Jakarta, Aktual.com – Pemerintah mengakui susahnya menggenjot rasio pajak atau tax ratio. Meski Indonesia menjadi negara besar ke-15, namun tax ratio-nya masih tertinggal dari negara-negara besar lainnya. Hal ini diklaim Menteri PPN/Kepala Bappenas, Bambang Brodjonegoro karena pemerintah susah melacak aset para wajib pajaknya (WP).
Menurutnya, saat ini Indonesia yang tercatat sebagai negara dengan Produk Domestik Bruto (PDB) terbesar ke 15 di dunia, namun tak selaras dengan dengan penerimaan pajaknya yang masih rendah. “Ini karena kita memiliki tax ratio yang sangat rendah yakni hanya 11%,” ungkap Bambang, di Jakarta, Senin (23/10).
Namun begitu, dia merasa optimis dengan adanya pertukaran data untuk perpajakan atau Automatic Exchange of Information (AEoI). “Sehingga dengan begitu penerimaan perpajakan pun dapat ditingkatkan dan otomatis bisa menggenjot rasio pajak juga,” kata dia.
Karena selama ini, katanya, tanpa standar seperti AEoI itu, pemerintah mengklaim karena aparat pemerintah yang terbatas. Dengan begitu, pemerintah pun susah untuk melacak aset-aset WP-nya di banyak negara.
“Kebanyakan aset-aset itu tersembunyi di banyak negara terutama di negara-negara suaka pajak (tax havens),” jelas Bambang.

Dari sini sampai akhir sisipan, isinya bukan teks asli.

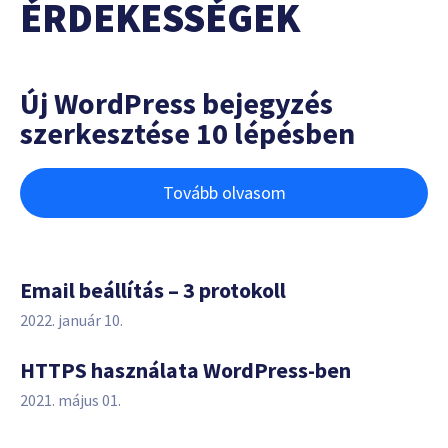
ÉRDEKESSÉGEK
Új WordPress bejegyzés
szerkesztése 10 lépésben
Tovább olvasom
Email beállítás – 3 protokoll
2022. január 10.
HTTPS használata WordPress-ben
2021. május 01.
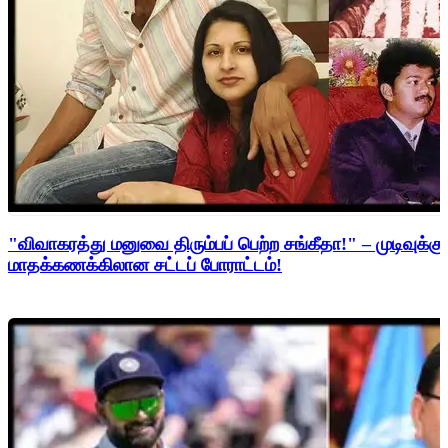
"விவாகரத்து மனுவை திரும்பப் பெற்ற சங்கீதா!" – முடிவுக்கு
மாதக்கணக்கிலான சட்டப் போராட்டம்!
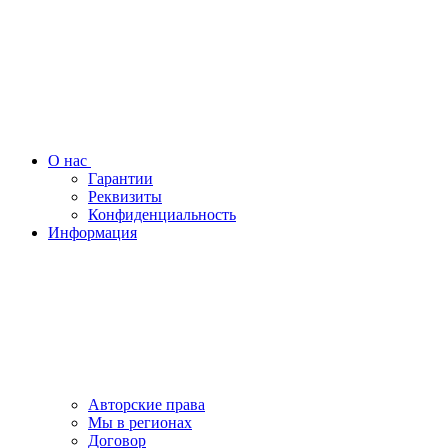
О нас
Гарантии
Реквизиты
Конфиденциальность
Информация
Авторские права
Мы в регионах
Договор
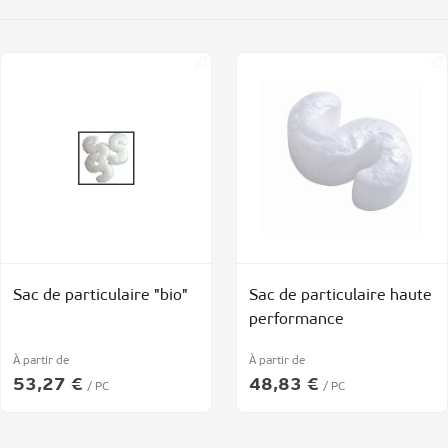
Sac de particulaire "bio"
Sac de particulaire haute
performance
À partir de
À partir de
53,27 €
48,83 €
/ PC
/ PC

Kondisi yang lemah itu, diklaim dia, membuat para pengemplang pajak memanfaatkanya. Sehingga dalam bertahun-tahun ini data mereka susah diketahui.
“Iya itu jadi alasan utama kenapa penerimaan pajak rendah karena kita enggak bisa melacak aset bangsa yang ada di seluruh duania,” klaim dia.